I kept walking upstream looking for any sign of steelhead. There were none to be found. About 150 yards upstream I ran into a guy who said he’d caught two out of a swift moving run. Some of the spots I’ve fished for 4-5 years were so deep with green water, you couldn’t see to the bottom. I periodically stopped and blind fished some runs, but with no luck. It wasn’t until I was just below the private property line on that stretch of water that I finally saw the shadow of two medium sized steelhead darting around on the slate bottom of a deep pool. I cast a line to them with no response.
Soon my phone was ringing and it was Jon on the other end telling me that he’d walked down to the Rt. 20 Bridge with no success. He’d watched one fisherman get into battle with two fish, but he personally had not laid eyes on a fish. We decided to meet back at the truck and go to our last ditch spot, Walnut Creek. Everyone has mixed feelings about fishing Walnut Creek but if you are in a steelhead pinch and just want to find fish, Walnut typically delivers. We arrived at the Walnut Creek parking lot in the early afternoon. There was a large group of guys lining the run below the first set of waterfalls along Manchester Road. As we walked by, we could see from above that there were at least a half-dozen good steelhead that these guys were fishing too. We walked up to the Manchester Hole and found half-dozen guys wetting lines. As we walked around them we saw a small number of steelhead, some were good sized. We walked all the way up to the falls and only saw a couple fish in the deeper water along the way. The area around the falls was almost unfishable because of the heavy flows coming down, although I’m sure there were a couple fish in the heavy water.

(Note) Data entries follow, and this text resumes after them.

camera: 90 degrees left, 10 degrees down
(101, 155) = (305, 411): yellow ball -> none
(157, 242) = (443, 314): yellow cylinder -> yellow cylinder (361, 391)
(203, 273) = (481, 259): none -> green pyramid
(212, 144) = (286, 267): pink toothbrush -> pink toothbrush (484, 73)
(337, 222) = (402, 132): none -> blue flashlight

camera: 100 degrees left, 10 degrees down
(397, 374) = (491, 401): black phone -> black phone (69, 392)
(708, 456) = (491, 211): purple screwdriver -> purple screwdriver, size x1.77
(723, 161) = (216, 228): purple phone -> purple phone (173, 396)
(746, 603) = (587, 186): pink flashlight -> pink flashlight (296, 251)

We decided to walk back down to the bridge and head down to where we’d seen the large group fishing. When we arrived, the group had thinned out, which was surprising because there were still fish in the run. After a couple of casts my line suddenly took off like a lightning bolt and I had a good fish on. I fought him for a couple of minutes but had trouble getting him close enough to beach on the bank with my ten-foot rod. Jon went to net him and I’d forgotten to loosen my drag. The fish had one last run in him and he was off. A few minutes later I hooked and landed a smaller steelhead that was close to 20”. Two other guys next to me were hooking fish consistently. After I saw a half-dozen decent fish landed out of the run, things slowed down considerably. It was getting late in the afternoon and Jon and I decided to spend thirty more minutes up on Manchester Hole because we’d seen most people leave. When we got back up there I put on a white Crystal Meth pattern and went low and slow. On my second cast my indicator shot under and a really nice steelhead shot upstream. On his run he took Jon’s line with him. Eventually Jon’s line came unhooked and I fought him briefly, but unfortunately he broke my 4X tippet. After a few more casts we decided to call it day. We both had frozen feet and we were both exhausted from no sleep and not looking forward to a five and a half hour drive home. We walked back to my truck, got our gear off and headed to the Avonia Tavern for wings before making the long trek home. We’ll be back in March for the spring run.